One of my less-than-fond memories of childhood is let's-scare-you-into-the-kingdom evangelism. I remember those colorful comic book tracts depicting the end times in lurid detail, all the better to scare you with. I was too young, but my big sister had the pleasure of viewing that high water mark of Christian cinema, A Thief in the Night. Her description was enough to give me nightmares which did not help an already anxious young girl. Afterwards when my parents would run errands that took much longer than anticipated, I would run to the window and check to see if the moon or sun had turned to blood for fear that they had been raptured without me. I hadn't grown out of this as an adult although I internalized my fear. You can imagine how I reacted to Y2K, 9/11, or any turmoil in the Middle East. I avoided the TV news and wouldn't even glance at the front page of a newspaper. I kid you not. That's how bad it was.
But the root of the problem wasn't fearing the end times. I was afraid of God.
As a child, I was told Jesus died for my sins and to ask Him into my heart. I honestly believe God saved me at that time, but there were unanswered questions. Jesus' death got me in the door, but what happened after that? I knew God was holy. I knew He rightfully demanded perfection, so this must mean the rest was up to me. I never verbalized this fear, but I believed it. To make matters worse, my ability to be "ready” for Christ's return or by the time I died depended upon my degree of surrender. This was up to me and not up to me at the same time because I was supposed to allow Christ to do it through me but it couldn't be me doing any of the doing or the not doing. Got that? Due to my lack of understanding, “in Christ” was akin to balancing a level so the bubble would line up in the right place, but it constantly shifted back and forth based on my success at “letting go and letting God.” In the final analysis, my standing before God rested in my hands which was a terrifying prospect.
Forty years after professing Christ, I heard the complete gospel message for the first time. Charles Wesley's line “my chains fell off, my heart was free” couldn't have described it any better. Oh the relief of knowing that I was accepted by God once and for all, not because of a perfectly surrendered performance but because of a perfect Savior! Anxiety was replaced with rest in knowing that Jesus did it once and for all. He took my sins and bore the wrath I deserved. He also lived the life I could never live and yet His perfect record has been accounted to me. “The Gospel changes everything” isn't a cliché. It's the truth because it's the difference between life and death, freedom and bondage.

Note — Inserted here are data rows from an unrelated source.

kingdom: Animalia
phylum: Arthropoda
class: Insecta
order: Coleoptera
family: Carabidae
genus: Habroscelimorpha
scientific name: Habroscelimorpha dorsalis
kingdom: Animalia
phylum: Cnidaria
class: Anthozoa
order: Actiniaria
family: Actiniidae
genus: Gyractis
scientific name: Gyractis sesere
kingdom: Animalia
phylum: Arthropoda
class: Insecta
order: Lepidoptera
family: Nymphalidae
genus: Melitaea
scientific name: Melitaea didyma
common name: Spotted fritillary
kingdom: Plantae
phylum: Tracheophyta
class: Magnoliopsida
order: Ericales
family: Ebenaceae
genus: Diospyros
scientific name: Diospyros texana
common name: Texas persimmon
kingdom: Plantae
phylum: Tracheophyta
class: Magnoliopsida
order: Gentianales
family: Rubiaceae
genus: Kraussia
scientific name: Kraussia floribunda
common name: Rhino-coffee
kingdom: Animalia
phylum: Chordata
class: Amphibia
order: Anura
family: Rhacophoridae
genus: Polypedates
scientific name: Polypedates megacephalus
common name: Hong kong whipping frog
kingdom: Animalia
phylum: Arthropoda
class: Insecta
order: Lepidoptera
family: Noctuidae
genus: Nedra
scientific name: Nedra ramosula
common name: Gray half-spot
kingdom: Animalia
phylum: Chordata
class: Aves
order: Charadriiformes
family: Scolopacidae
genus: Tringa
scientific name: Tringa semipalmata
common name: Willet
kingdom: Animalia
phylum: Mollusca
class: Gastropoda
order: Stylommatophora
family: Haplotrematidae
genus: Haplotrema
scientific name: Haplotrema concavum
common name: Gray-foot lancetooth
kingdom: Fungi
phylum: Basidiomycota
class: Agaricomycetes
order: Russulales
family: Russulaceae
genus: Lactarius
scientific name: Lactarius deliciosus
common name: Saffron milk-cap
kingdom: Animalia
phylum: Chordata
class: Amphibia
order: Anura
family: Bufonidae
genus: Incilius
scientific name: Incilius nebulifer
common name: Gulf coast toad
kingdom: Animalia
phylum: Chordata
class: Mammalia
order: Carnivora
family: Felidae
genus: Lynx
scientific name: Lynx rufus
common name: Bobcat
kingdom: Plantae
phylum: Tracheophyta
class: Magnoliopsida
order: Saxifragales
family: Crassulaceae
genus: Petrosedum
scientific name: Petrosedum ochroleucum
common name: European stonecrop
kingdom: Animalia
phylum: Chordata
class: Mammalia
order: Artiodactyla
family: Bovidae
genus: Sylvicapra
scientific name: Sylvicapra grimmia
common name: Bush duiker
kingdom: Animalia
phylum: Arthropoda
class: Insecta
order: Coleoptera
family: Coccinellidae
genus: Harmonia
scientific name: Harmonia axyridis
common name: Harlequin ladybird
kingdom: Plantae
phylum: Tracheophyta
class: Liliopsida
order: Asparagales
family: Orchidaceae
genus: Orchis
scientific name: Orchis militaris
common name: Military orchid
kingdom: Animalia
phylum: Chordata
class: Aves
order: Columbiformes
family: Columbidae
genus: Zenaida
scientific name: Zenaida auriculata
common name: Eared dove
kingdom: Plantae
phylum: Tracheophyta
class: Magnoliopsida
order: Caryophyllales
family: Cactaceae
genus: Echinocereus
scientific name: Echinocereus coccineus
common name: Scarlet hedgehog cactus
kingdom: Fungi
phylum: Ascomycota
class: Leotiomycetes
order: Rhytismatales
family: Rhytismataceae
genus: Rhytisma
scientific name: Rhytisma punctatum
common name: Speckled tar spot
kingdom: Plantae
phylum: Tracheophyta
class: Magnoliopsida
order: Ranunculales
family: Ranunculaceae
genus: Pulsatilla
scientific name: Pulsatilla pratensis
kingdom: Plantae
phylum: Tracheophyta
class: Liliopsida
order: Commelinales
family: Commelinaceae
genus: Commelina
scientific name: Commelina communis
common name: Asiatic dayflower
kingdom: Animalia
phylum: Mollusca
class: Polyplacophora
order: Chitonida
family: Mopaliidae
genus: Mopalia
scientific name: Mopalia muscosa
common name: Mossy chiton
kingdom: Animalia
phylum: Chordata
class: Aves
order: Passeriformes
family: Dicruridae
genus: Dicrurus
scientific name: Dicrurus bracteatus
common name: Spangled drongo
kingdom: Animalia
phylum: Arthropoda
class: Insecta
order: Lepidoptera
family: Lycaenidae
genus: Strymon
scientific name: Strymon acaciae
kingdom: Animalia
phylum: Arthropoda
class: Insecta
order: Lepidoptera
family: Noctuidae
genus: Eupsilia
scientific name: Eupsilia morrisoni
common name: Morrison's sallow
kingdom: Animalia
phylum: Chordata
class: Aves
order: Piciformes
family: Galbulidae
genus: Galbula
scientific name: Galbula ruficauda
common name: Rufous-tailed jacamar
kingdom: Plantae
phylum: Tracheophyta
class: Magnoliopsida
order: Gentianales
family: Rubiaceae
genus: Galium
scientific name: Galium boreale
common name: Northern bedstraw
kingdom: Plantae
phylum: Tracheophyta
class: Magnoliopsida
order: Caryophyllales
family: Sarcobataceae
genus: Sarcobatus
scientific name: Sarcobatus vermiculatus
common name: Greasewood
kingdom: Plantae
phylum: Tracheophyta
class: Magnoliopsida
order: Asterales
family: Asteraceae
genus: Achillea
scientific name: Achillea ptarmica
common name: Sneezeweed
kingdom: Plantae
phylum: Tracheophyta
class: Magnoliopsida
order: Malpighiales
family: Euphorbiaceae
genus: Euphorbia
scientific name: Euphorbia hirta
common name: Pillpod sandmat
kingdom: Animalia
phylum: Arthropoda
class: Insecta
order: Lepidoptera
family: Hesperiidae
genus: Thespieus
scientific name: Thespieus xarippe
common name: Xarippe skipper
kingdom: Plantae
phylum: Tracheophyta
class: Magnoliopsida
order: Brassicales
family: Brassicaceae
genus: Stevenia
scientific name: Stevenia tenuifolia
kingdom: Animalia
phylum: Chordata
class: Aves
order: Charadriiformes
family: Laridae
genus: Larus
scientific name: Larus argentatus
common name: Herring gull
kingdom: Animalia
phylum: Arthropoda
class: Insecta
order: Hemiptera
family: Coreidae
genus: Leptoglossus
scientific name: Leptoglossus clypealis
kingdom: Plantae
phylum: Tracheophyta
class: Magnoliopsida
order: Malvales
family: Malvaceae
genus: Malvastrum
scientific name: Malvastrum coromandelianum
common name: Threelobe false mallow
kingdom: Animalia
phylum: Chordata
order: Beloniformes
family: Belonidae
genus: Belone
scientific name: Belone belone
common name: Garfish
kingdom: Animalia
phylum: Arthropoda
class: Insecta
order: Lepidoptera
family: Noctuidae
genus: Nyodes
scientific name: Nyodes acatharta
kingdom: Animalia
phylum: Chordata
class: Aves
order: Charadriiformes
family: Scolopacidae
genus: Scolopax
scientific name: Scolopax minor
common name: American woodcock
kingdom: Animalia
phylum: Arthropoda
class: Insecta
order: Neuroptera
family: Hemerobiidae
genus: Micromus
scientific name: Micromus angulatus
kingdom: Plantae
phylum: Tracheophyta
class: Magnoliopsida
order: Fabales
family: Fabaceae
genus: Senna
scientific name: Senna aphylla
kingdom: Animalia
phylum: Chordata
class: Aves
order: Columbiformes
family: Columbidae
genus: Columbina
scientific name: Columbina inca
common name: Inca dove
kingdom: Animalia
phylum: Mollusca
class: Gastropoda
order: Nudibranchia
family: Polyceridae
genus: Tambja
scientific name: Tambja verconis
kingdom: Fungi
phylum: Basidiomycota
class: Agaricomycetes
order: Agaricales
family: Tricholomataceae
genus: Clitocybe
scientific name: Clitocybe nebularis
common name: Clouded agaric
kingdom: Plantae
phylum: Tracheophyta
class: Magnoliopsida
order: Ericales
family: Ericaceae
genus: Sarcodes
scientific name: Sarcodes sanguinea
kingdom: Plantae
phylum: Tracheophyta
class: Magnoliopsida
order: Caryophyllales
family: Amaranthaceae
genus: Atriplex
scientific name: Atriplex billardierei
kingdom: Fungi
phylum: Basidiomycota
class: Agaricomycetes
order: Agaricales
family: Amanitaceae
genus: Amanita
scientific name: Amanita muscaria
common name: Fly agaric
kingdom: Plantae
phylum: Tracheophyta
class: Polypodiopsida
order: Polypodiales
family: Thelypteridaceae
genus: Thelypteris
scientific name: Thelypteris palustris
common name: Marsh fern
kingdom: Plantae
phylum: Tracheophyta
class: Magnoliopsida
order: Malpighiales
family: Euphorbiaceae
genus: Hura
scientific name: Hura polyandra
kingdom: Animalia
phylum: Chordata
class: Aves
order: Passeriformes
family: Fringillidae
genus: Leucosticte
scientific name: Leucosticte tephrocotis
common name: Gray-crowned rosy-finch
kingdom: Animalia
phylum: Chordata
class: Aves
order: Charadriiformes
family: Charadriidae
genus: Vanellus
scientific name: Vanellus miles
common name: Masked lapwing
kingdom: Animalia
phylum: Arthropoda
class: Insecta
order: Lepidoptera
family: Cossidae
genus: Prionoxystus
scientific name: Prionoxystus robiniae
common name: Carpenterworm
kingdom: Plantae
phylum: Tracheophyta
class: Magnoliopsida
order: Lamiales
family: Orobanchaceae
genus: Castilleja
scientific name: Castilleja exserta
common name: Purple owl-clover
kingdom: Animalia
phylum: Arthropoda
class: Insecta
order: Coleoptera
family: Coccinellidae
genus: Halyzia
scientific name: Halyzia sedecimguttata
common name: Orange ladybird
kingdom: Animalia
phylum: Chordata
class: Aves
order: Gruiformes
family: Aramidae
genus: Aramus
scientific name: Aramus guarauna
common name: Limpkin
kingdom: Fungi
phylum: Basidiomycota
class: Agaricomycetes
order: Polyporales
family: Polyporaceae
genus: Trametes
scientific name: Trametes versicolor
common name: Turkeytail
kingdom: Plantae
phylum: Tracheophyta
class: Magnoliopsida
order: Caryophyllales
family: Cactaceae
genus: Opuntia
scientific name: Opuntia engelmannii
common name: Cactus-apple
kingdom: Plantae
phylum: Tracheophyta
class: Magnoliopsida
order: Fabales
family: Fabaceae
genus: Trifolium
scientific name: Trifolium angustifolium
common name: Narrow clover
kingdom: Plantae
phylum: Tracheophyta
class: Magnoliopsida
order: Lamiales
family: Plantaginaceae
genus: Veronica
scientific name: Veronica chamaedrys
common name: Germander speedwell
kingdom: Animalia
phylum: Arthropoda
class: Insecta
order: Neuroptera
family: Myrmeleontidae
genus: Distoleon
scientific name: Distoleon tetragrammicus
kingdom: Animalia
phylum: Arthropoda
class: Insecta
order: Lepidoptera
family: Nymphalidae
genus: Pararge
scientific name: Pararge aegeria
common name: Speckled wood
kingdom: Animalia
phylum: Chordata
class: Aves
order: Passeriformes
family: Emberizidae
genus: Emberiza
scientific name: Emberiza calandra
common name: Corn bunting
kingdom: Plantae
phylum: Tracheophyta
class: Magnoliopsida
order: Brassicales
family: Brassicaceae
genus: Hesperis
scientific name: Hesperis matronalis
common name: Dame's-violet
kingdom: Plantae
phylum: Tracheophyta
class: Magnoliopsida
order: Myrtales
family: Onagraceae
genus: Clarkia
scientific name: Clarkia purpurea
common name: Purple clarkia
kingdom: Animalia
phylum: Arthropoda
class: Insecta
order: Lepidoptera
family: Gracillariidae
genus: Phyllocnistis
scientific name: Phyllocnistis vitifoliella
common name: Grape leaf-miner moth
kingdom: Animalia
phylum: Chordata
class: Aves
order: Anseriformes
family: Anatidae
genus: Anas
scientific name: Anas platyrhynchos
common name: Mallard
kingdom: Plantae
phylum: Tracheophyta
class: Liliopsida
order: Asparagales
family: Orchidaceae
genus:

I know God is sovereign over every second of my life including the years of gospel ignorance. Perhaps, those lean times were necessary for me to appreciate how good the good news really is. Consequently, many of my posts will likely be about some aspect of the gospel because it's so dear to my heart. I hope you don't mind. Whether this truth has been your daily bread all your life or you've only recently tasted its sweetness, let's never get past the gospel.